━━━ Data extract

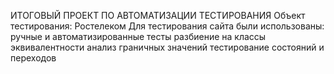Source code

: ИТОГОВЫЙ ПРОЕКТ ПО АВТОМАТИЗАЦИИ ТЕСТИРОВАНИЯ
Объект тестирования: Ростелеком
Для тестирования сайта были использованы:
ручные и автоматизированные тесты
разбиение на классы эквивалентности
анализ граничных значений
тестирование состояний и переходов
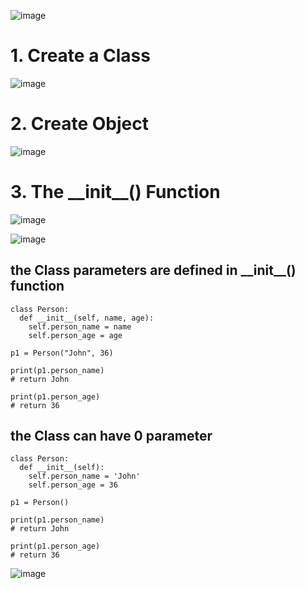 ![image](https://user-images.githubusercontent.com/60442877/226229412-ec172af9-5925-4700-a5f4-bd75b6bbd350.png)

# 1. Create a Class

![image](https://user-images.githubusercontent.com/60442877/226229998-8939c4e5-4ddf-40ec-9712-7ab76ac9b32d.png)

# 2. Create Object

![image](https://user-images.githubusercontent.com/60442877/226230426-42f68d7c-1756-4416-b0b0-df83a2e14ca8.png)

# 3. The \_\_init\_\_() Function

![image](https://user-images.githubusercontent.com/60442877/226230792-337f1925-3c1a-4e0b-8c07-dba987135be5.png)

![image](https://user-images.githubusercontent.com/60442877/226230812-383a3c40-bd90-4188-9613-ff9487a24d9e.png)

## the Class parameters are defined in \_\_init\_\_() function

    class Person:
      def __init__(self, name, age):
        self.person_name = name
        self.person_age = age

    p1 = Person("John", 36)

    print(p1.person_name)
    # return John
    
    print(p1.person_age)
    # return 36

## the Class can have 0 parameter

    class Person:
      def __init__(self):
        self.person_name = 'John'
        self.person_age = 36

    p1 = Person()

    print(p1.person_name)
    # return John
    
    print(p1.person_age)
    # return 36

![image](https://user-images.githubusercontent.com/60442877/226231676-67e7ab00-49f1-4746-9e15-9c6e196b2981.png)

━━━━━━

Print each line of the listing, starting at its first and ending with the line that holds "self.person_age = age", but skip any pictures.

## Reply to the task
Source code

: ИТОГОВЫЙ ПРОЕКТ ПО АВТОМАТИЗАЦИИ ТЕСТИРОВАНИЯ
Объект тестирования: Ростелеком
Для тестирования сайта были использованы:
ручные и автоматизированные тесты
разбиение на классы эквивалентности
анализ граничных значений
тестирование состояний и переходов
 ![image](https://user-images.githubusercontent.com/60442877/226229412-ec172af9-5925-4700-a5f4-bd75b6bbd350.png)

# 1. Create a Class

![image](https://user-images.githubusercontent.com/60442877/226229998-8939c4e5-4ddf-40ec-9712-7ab76ac9b32d.png)

# 2. Create Object

![image](https://user-images.githubusercontent.com/60442877/226230426-42f68d7c-1756-4416-b0b0-df83a2e14ca8.png)

# 3. The \_\_init\_\_() Function

![image](https://user-images.githubusercontent.com/60442877/226230792-337f1925-3c1a-4e0b-8c07-dba987135be5.png)

![image](https://user-images.githubusercontent.com/60442877/226230812-383a3c40-bd90-4188-9613-ff9487a24d9e.png)

## the Class parameters are defined in \_\_init\_\_() function

    class Person:
      def __init__(self, name, age):
        self.person_name = name
        self.person_age = age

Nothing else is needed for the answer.